= Nixa Records =

Nixa Record Company Ltd. was founded in 1950 by Hilton Nixon. Nixa was the second company, after Decca, to release LP records in Britain (at the time, EMI was attempting to promote 45 rpm records over 33 LP records). The record label, which traded as Nixa Records, was acquired by Pye Records in 1953.
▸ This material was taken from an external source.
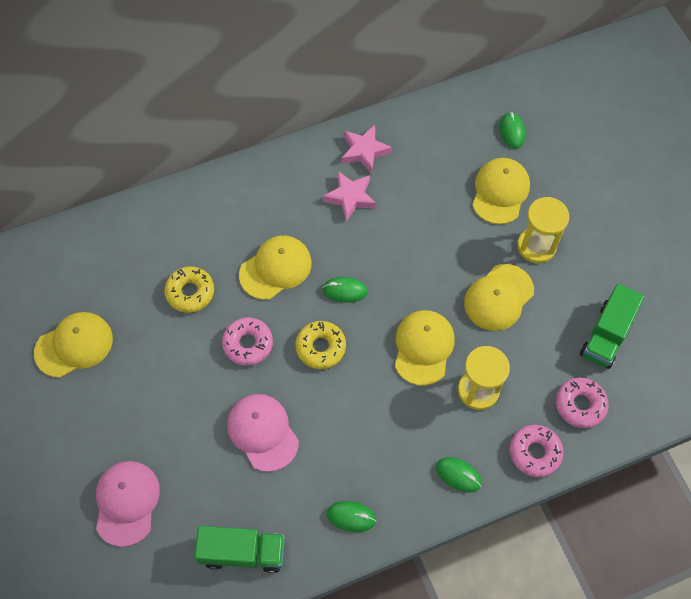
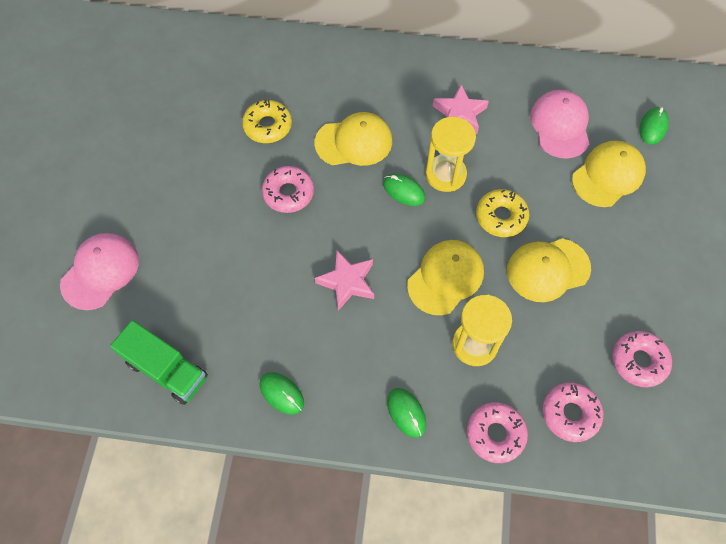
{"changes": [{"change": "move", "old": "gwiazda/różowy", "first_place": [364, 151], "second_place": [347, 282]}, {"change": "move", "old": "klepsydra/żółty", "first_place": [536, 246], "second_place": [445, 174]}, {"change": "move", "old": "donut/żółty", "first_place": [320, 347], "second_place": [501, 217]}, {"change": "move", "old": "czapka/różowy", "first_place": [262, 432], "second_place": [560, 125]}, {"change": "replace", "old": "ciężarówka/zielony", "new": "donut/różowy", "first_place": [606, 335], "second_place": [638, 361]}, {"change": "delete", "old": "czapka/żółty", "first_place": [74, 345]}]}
Nixon's stepson, John M. Reid (then also known as Nixon), was manager from 1950 until the company was sold to Pye in 1953. Nixa Records was set up principally to market the catalogue of Compagnie Générale du Disque, Paris, in Commonwealth of Nations countries. The artists included Dany Dauberson, André Claveau, and other continental cabaret and jazz artists. The shellac records were pressed for Nixa by the Decca Record Company. Later, Nixa made licensing arrangements with a number of US classical music record companies, including Westminster Records, Period Records, Concert Hall Records, Haydn Society and Vanguard Records, to manufacture and market their catalogues in the UK and British Commonwealth. Nixa also made original recordings in England at the Walthamstow Assembly Hall of Sir Adrian Boult conducting Holst's The Planets Suite, Vaughan Williams' English Folk Song Suite, and others.

Their primary artist was Petula Clark, who recorded for the label in both English and French from 1955 to 1962. Many of her releases for the label were top ten hits in both the UK and France, with three of them charting at number one.

In 1987, the Nixa name was used again as a classical imprint by PRT Records.